Professor Cripps joins UTS from CSIRO, where she has been Research Director, Analytics and Decision Sciences for CSIRO’s Data61 digital research network. Concurrent with her role at HTI, Professor Cripps will be Professor of Mathematics and Statistics in the UTS Faculty of Science.
Portrait image of Professor Sally Cripps
Professor Sally Cripps
Professor Cripps will join co-directors and founders, Professors Nicholas Davis and Edward Santow, in forming HTI’s senior leadership team. HTI exists to apply human values to the development, use and regulation of new technology such as AI.
“We are thrilled to welcome Professor Cripps to UTS,” said Professor Verity Firth, UTS Pro Vice-Chancellor (Social Justice and Inclusion). “Sally will make a wonderful contribution to the Human Technology Institute as well as the UTS Faculty of Science. Her work represents the very best of academic thinking and she has a unique insight to the challenges of complex social issues facing industry and government.”
UTS Dean of Science Professor James Wallman said Professor Cripps’ appointment had the dual bonus of her joining the UTS mathematical sciences ecosystem and providing a link between the Faculty of Science and HTI. “Sally’s valuable, and national, contributions to data analytics, and ways of using Bayesian statistics and AI to understanding areas of importance, place UTS in a strong position to achieve its goals in responsible and human-centred technologies,” he said.
In addition to supporting HTI’s existing work, Professor Cripps will extend the frontiers of responsible, fit-for-purpose data science. Many of the current approaches to AI and machine learning create risks to humans, in areas such as cybersecurity, privacy, bias and transparency. Professor Cripps’ work addresses many of those risks, through pioneering techniques that aim to deliver accurate and explainable insights.
The superficial use of conventional, big data-driven AI methods is totally inadequate to address the complex social, economic and environmental issues we all face.
Professor Sally Cripps
“As organisations around Australia and the world deploy AI in an ever-increasing array of contexts, we must focus on the impact on humans. Such systems should be accurate, accountable, fair and fit-for-purpose,” said HTI co-director Professor Nicholas Davis. “Sally’s deep technical expertise, her track record of using data science to solve wicked social problems, and her inspiring leadership will help HTI to create and disseminate the skills, tools and policies to achieve this.”
“I am passionate about the use of mathematics and data science for social good, and I’m delighted to be joining Ed Santow, Nick Davis and the team at HTI,” Professor Cripps said. “The superficial use of conventional, big data-driven AI methods is totally inadequate to address the complex social, economic and environmental issues we all face. With HTI, I’ll be developing explainable, uncertainty-based tools to help us answer difficult questions with greater confidence.”

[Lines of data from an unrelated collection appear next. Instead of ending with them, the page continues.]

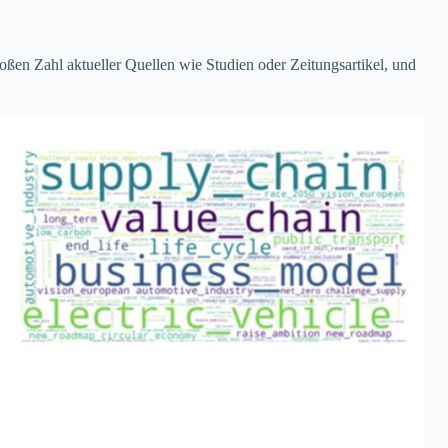
ßen Zahl aktueller Quellen wie Studien oder Zeitungsartikel, und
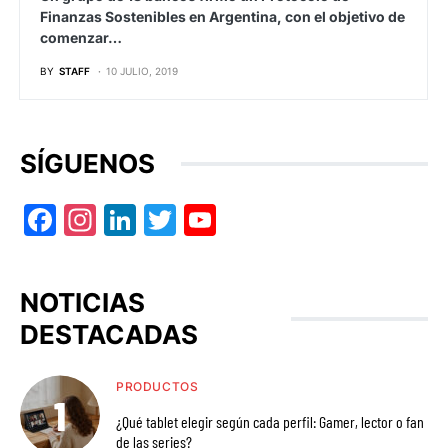
Finanzas Sostenibles en Argentina, con el objetivo de
comenzar…
BY
STAFF
10 JULIO, 2019
SÍGUENOS
Facebook
Instagram
LinkedIn
Twitter
YouTube
NOTICIAS
DESTACADAS
PRODUCTOS
¿Qué tablet elegir según cada perfil: Gamer, lector o fan
de las series?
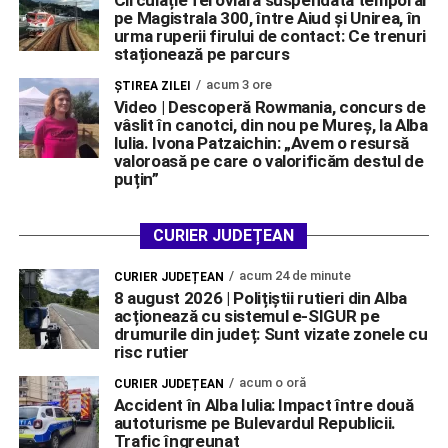
pe Magistrala 300, între Aiud și Unirea, în
urma ruperii firului de contact: Ce trenuri
staționează pe parcurs
acum 3 ore
ŞTIREA ZILEI
Video | Descoperă Rowmania, concurs de
vâslit în canotci, din nou pe Mureș, la Alba
Iulia. Ivona Patzaichin: „Avem o resursă
valoroasă pe care o valorificăm destul de
puțin”
CURIER JUDEȚEAN
acum 24 de minute
CURIER JUDEȚEAN
8 august 2026 | Polițiștii rutieri din Alba
acționează cu sistemul e-SIGUR pe
drumurile din județ: Sunt vizate zonele cu
risc rutier
acum o oră
CURIER JUDEȚEAN
Accident în Alba Iulia: Impact între două
autoturisme pe Bulevardul Republicii.
Trafic îngreunat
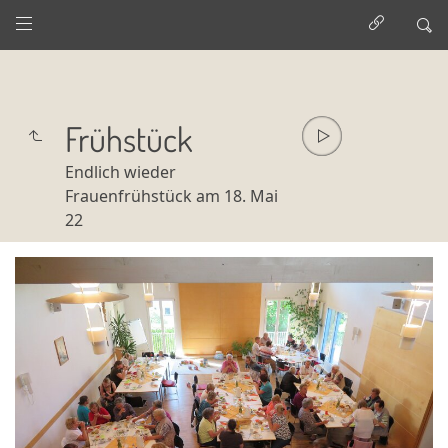
Frühstück
Endlich wieder
Frauenfrühstück am 18. Mai
22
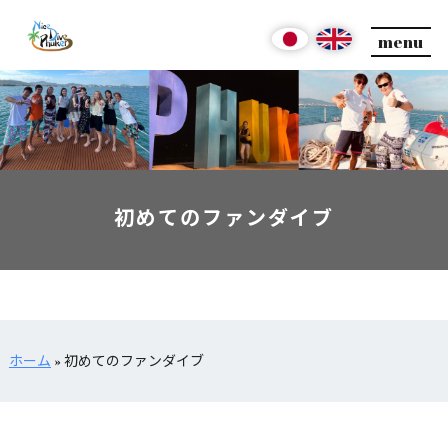
menu
初めてのファンダイブ
ホーム
»
初めてのファンダイブ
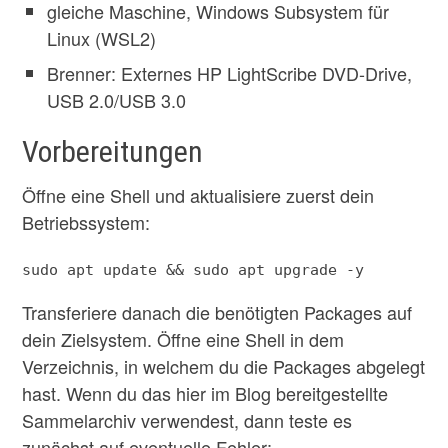
gleiche Maschine, Windows Subsystem für
Linux (WSL2)
Brenner: Externes HP LightScribe DVD-Drive,
USB 2.0/USB 3.0
Vorbereitungen
Öffne eine Shell und aktualisiere zuerst dein
Betriebssystem:
sudo apt update && sudo apt upgrade -y
Transferiere danach die benötigten Packages auf
dein Zielsystem. Öffne eine Shell in dem
Verzeichnis, in welchem du die Packages abgelegt
hast. Wenn du das hier im Blog bereitgestellte
Sammelarchiv verwendest, dann teste es
zunächst auf eventuelle Fehler:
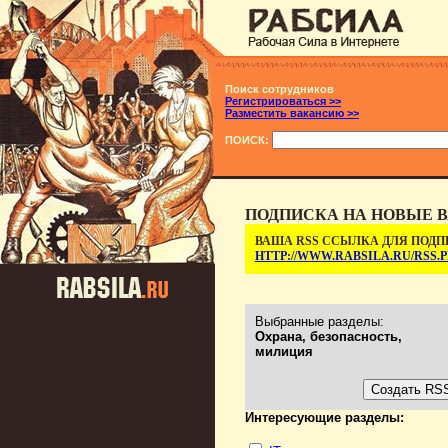
Поиск сотрудников
Регистрироваться >>
Разместить вакансию >>
ПОИСК:
ПОДПИСКА НА НОВЫЕ В
ВАША RSS ССЫЛКА ДЛЯ ПОДП
HTTP://WWW.RABSILA.RU/RSS
Выбранные разделы:
Охрана, безопасность,
милиция
Интересующие разделы:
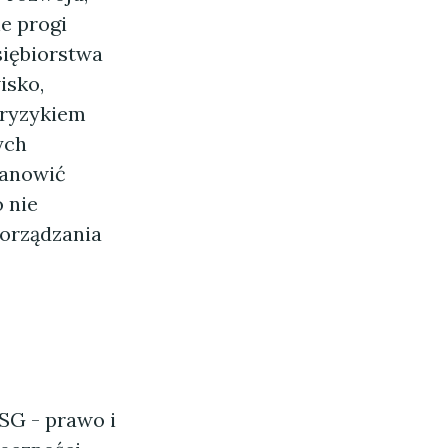
e progi
siębiorstwa
isko,
 ryzykiem
ych
tanowić
 nie
orządzania
SG - prawo i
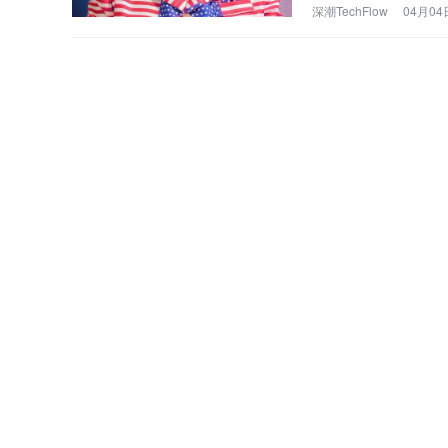
深潮TechFlow
04月04日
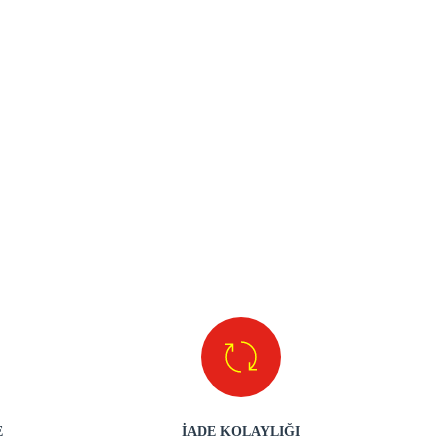
E
İADE KOLAYLIĞI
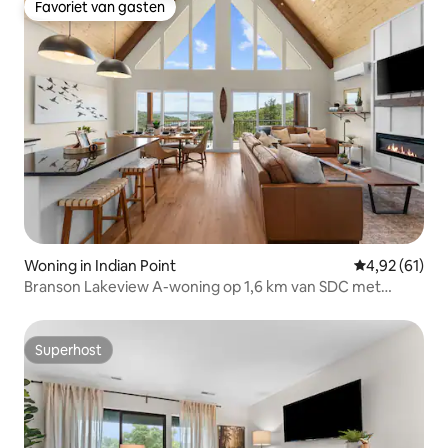
Favoriet van gasten
Favoriet van gasten
Woning in Indian Point
Gemiddelde be
4,92 (61)
Branson Lakeview A-woning op 1,6 km van SDC met
bubbelbad
Superhost
Superhost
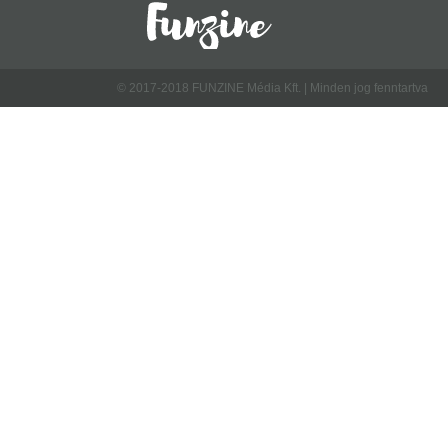
© 2017-2018 FUNZINE Média Kft. | Minden jog fenntartva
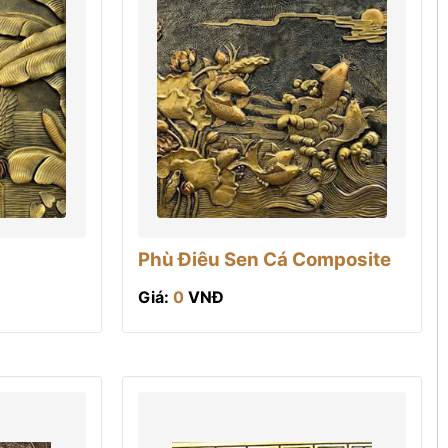
Phù Điêu Sen Cá Composite
Giá:
0
VNĐ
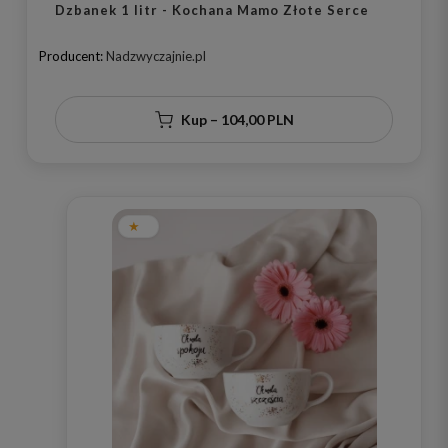
Dzbanek 1 litr - Kochana Mamo Złote Serce
Producent:
Nadzwyczajnie.pl
Kup – 104,00 PLN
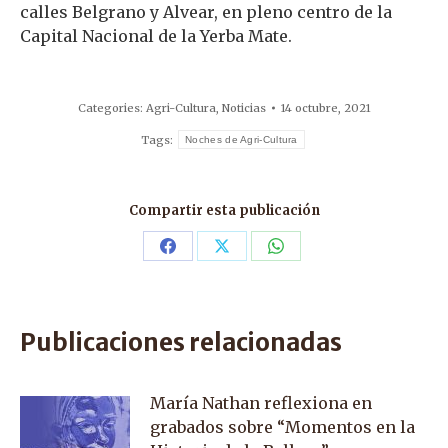
calles Belgrano y Alvear, en pleno centro de la
Capital Nacional de la Yerba Mate.
Categories:
Agri-Cultura
,
Noticias
14 octubre, 2021
Tags:
Noches de Agri-Cultura
Compartir esta publicación
Share
Share
Share
on
on
on
Facebook
X
WhatsApp
Publicaciones relacionadas
María Nathan reflexiona en
grabados sobre “Momentos en la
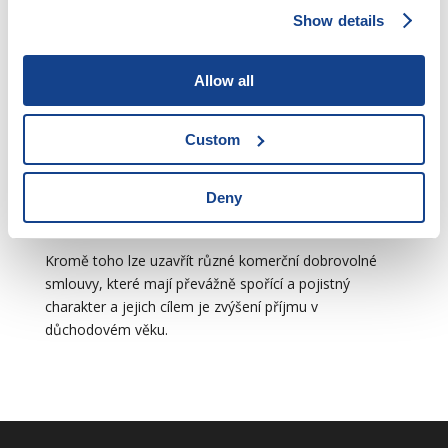
Základním předpisem, který upravuje nároky na
Show details
důchody ze základního důchodového pojištění, způsob
stanovení výše důchodů a podmínky pro jejich výplatu,
je
zákon č. 155/1995 Sb., o důchodovém pojištění.
Allow all
Předpisem, který upravuje řízení ve věcech
Custom
důchodového pojištění, je pak zákon č. 582/1991
Sb. (hlavně §§ 81 – 90).
Deny
Doplňkové penzijní spoření se řídí zákonem
č. 427/2011 Sb., o doplňkovém penzijním spoření.
Kromě toho lze uzavřít různé komerční dobrovolné
smlouvy, které mají převážně spořící a pojistný
charakter a jejich cílem je zvýšení příjmu v
důchodovém věku.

An internationally recognised leader in machine learning techniques, Professor Cripps has been at the forefront on how organisations use AI and advanced statistics to create value for over a decade. Before joining Data61 she was Director of the Australian Research Council’s Industrial Transformational Training Centre Data Analytics in Resources and Environments (DARE) and Director of the Centre for Translational Data Science at the University of Sydney.